If it rains you’ll get wet, and that’s OK
There is no roof. There are no doors. You’d imagine that means it’s for sunny days only, right? Well, it depends on how hardy you’re feeling. Of course, setting off in a downpour isn’t recommended - It’ll be cold, miserable, and make you hate the world. If you’ve set off in the dry and found an angry cloud, you’ll almost certainly end up laughing like Zippy. Check the weather before you go, and wear a suitable top.
Going over 50mph? Put something over your eyes
You don’t have to wear a helmet in a Three Wheeler. If you’re the type who enjoys feeling the wind in your hair (or beard), it’s rather wonderful to bimble around town without a care in the world. You can get away without anything covering your eyes at low speeds if you’re feeling daring, but anything over 50mph is sunnies territory. Dust, grit, and stones flying off other cars aren’t what you want embedded in your eyeball.
Dressing up is fun
Driving a car that looks like it was made in the 1940s is pretty cool. Doing so in shorts and a vest, not so much. The Three Wheeler, like any Morgan, is an extension of you, which means you tend to dress the part when you hop in. Ok, when it’s a billion degrees out you’ll be forgiven for sporting a t-shirt, but otherwise the more you lean into it the better. Get yourself a flying jacket, goggles, and a flappy scarf… basically go full Biggles and you’ll have far more fun.
You will make friends
It is not a vehicle for shrinking violets. At all. Whether your Three Wheeler is a sombre spec or a lairier get-up, people will want to know all about it. They’ll be curious as to what it is, who made it, what engine it’s got, how fast it is, how much it was, and (tediously often) where the missing wheel is. You’ll also end up in a LOT of pictures. Drive it through town and camera phones are drawn at a pace the denizens of the Old West would be envious of.
As well as making friends, you’ll make a fair few days. As you’re driving along you’ll see faces go almost entirely spherical as people (mostly small people, admittedly) exclaim: ‘Wooooooooooooow.’ There are rules when it comes to kids being keen on your Three Wheeler: always wave, always give a little honk, and always smile. If you find yourself parked up and some tiny humans want to have a look around for the love of your preferred deity, let them.
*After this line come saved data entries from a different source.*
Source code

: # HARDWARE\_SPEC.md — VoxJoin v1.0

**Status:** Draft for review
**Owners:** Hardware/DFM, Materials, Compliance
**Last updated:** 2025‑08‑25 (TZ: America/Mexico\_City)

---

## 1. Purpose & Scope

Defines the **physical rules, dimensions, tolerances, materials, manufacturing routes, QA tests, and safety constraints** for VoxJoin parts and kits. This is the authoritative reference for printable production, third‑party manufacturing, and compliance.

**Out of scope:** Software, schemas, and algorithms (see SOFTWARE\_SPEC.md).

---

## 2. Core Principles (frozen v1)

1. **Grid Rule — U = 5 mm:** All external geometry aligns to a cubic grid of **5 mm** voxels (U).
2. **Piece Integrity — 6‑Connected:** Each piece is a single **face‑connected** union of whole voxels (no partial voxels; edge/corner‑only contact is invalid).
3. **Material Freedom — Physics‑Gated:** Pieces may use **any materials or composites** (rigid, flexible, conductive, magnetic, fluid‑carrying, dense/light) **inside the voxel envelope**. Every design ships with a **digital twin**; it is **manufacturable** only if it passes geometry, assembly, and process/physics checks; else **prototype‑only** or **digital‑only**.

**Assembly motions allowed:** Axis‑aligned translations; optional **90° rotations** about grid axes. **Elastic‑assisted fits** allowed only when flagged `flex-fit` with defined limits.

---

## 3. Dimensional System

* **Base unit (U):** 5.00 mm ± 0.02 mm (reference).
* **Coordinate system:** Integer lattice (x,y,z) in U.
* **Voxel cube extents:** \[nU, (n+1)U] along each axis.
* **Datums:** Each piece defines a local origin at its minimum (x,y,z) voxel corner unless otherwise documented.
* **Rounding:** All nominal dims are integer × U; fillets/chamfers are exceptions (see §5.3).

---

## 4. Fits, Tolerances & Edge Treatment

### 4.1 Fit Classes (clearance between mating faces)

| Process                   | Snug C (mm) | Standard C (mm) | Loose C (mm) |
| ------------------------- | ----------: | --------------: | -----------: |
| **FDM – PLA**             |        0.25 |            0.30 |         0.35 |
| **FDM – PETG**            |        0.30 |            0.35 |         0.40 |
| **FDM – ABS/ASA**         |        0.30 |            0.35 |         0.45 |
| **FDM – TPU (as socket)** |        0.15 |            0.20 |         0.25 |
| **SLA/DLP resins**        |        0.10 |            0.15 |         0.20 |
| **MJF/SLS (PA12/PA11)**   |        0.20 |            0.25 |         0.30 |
Get their parents to pop them in the hot seat, encourage them to honk the horn, and be sure to answer every single question they have. Get out of shot when their parents want to take pictures in it too, and don’t worry about a tiny footprint on the seat leather: you’ve just made a little kid’s day very large, and nothing should ever get in the way of that.
The fuel gauge lies
It’s a simple percentage meter… thing. Various sources on the internet say there’s space for 42 litres of fuel in there but that simply isn’t the case. When it drops below full you’ve got 100-200 miles to play with if you’re lucky, and the levels change whether you’re going up or downhill. The reason I know it’s not a 42-litre tank? It’s never cost me more than £25 to fill up - whether it’s on 50 per cent or 5 per cent.
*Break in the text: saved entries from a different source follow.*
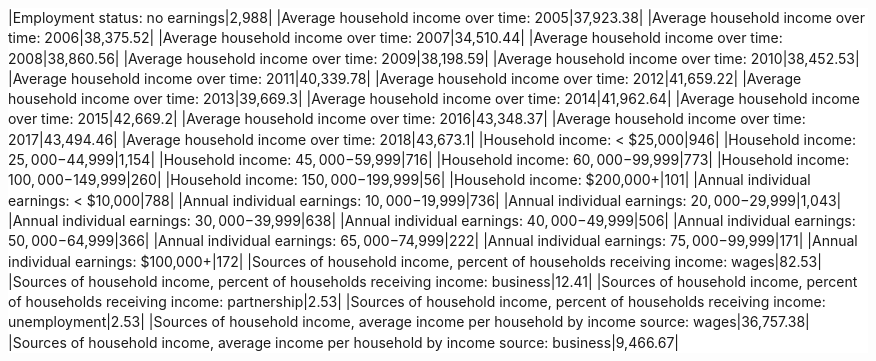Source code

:|Employment status: no earnings|2,988|
|Average household income over time: 2005|37,923.38|
|Average household income over time: 2006|38,375.52|
|Average household income over time: 2007|34,510.44|
|Average household income over time: 2008|38,860.56|
|Average household income over time: 2009|38,198.59|
|Average household income over time: 2010|38,452.53|
|Average household income over time: 2011|40,339.78|
|Average household income over time: 2012|41,659.22|
|Average household income over time: 2013|39,669.3|
|Average household income over time: 2014|41,962.64|
|Average household income over time: 2015|42,669.2|
|Average household income over time: 2016|43,348.37|
|Average household income over time: 2017|43,494.46|
|Average household income over time: 2018|43,673.1|
|Household income: < $25,000|946|
|Household income: $25,000-$44,999|1,154|
|Household income: $45,000-$59,999|716|
|Household income: $60,000-$99,999|773|
|Household income: $100,000-$149,999|260|
|Household income: $150,000-$199,999|56|
|Household income: $200,000+|101|
|Annual individual earnings: < $10,000|788|
|Annual individual earnings: $10,000-$19,999|736|
|Annual individual earnings: $20,000-$29,999|1,043|
|Annual individual earnings: $30,000-$39,999|638|
|Annual individual earnings: $40,000-$49,999|506|
|Annual individual earnings: $50,000-$64,999|366|
|Annual individual earnings: $65,000-$74,999|222|
|Annual individual earnings: $75,000-$99,999|171|
|Annual individual earnings: $100,000+|172|
|Sources of household income, percent of households receiving income: wages|82.53|
|Sources of household income, percent of households receiving income: business|12.41|
|Sources of household income, percent of households receiving income: partnership|2.53|
|Sources of household income, percent of households receiving income: unemployment|2.53|
|Sources of household income, average income per household by income source: wages|36,757.38|
|Sources of household income, average income per household by income source: business|9,466.67|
It’s not actually very good at being a car and that’s why it’s ace
Roof and lack of wheel aside, the Three Wheeler isn’t very good at turning, or braking. Tight corners and sudden traffic can be a small cause for consternation. An apex hunter it is not, but that’s part of its charm. It makes silly noises, isn’t in any way refined, and has a hole instead of a roof.
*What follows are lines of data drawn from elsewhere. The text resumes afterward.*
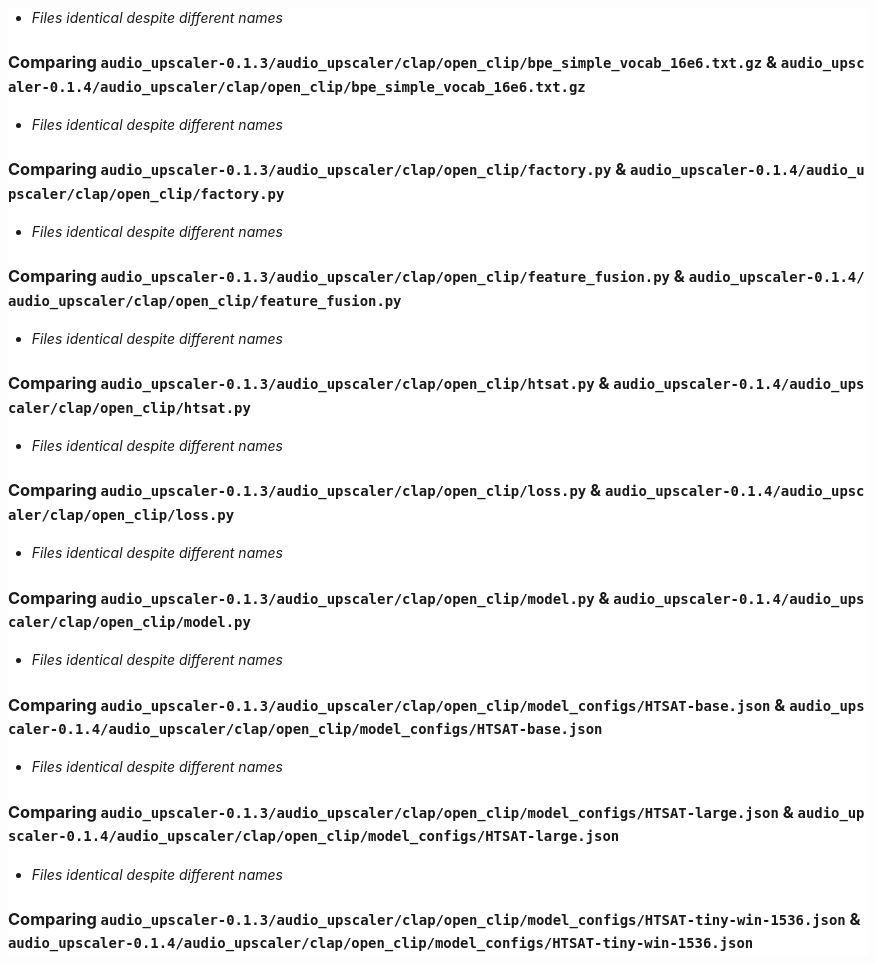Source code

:  * *Files identical despite different names*

### Comparing `audio_upscaler-0.1.3/audio_upscaler/clap/open_clip/bpe_simple_vocab_16e6.txt.gz` & `audio_upscaler-0.1.4/audio_upscaler/clap/open_clip/bpe_simple_vocab_16e6.txt.gz`

 * *Files identical despite different names*

### Comparing `audio_upscaler-0.1.3/audio_upscaler/clap/open_clip/factory.py` & `audio_upscaler-0.1.4/audio_upscaler/clap/open_clip/factory.py`

 * *Files identical despite different names*

### Comparing `audio_upscaler-0.1.3/audio_upscaler/clap/open_clip/feature_fusion.py` & `audio_upscaler-0.1.4/audio_upscaler/clap/open_clip/feature_fusion.py`

 * *Files identical despite different names*

### Comparing `audio_upscaler-0.1.3/audio_upscaler/clap/open_clip/htsat.py` & `audio_upscaler-0.1.4/audio_upscaler/clap/open_clip/htsat.py`

 * *Files identical despite different names*

### Comparing `audio_upscaler-0.1.3/audio_upscaler/clap/open_clip/loss.py` & `audio_upscaler-0.1.4/audio_upscaler/clap/open_clip/loss.py`

 * *Files identical despite different names*

### Comparing `audio_upscaler-0.1.3/audio_upscaler/clap/open_clip/model.py` & `audio_upscaler-0.1.4/audio_upscaler/clap/open_clip/model.py`

 * *Files identical despite different names*

### Comparing `audio_upscaler-0.1.3/audio_upscaler/clap/open_clip/model_configs/HTSAT-base.json` & `audio_upscaler-0.1.4/audio_upscaler/clap/open_clip/model_configs/HTSAT-base.json`

 * *Files identical despite different names*

### Comparing `audio_upscaler-0.1.3/audio_upscaler/clap/open_clip/model_configs/HTSAT-large.json` & `audio_upscaler-0.1.4/audio_upscaler/clap/open_clip/model_configs/HTSAT-large.json`

 * *Files identical despite different names*

### Comparing `audio_upscaler-0.1.3/audio_upscaler/clap/open_clip/model_configs/HTSAT-tiny-win-1536.json` & `audio_upscaler-0.1.4/audio_upscaler/clap/open_clip/model_configs/HTSAT-tiny-win-1536.json`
That, my friends, makes it utterly brilliant. Its 2.0-litre motor only puts out 82.5bhp, which isn’t much, but it’s plenty as it’s pushing barely anything along. It’s quick enough to put a smile on your face, but not so fast that you’ll get nicked every time you glance at the throttle. To get the best out of a Porsche 911 GT3 you need to drive like a berk. To get the best out of Morgan Three Wheeler, you just need to show up.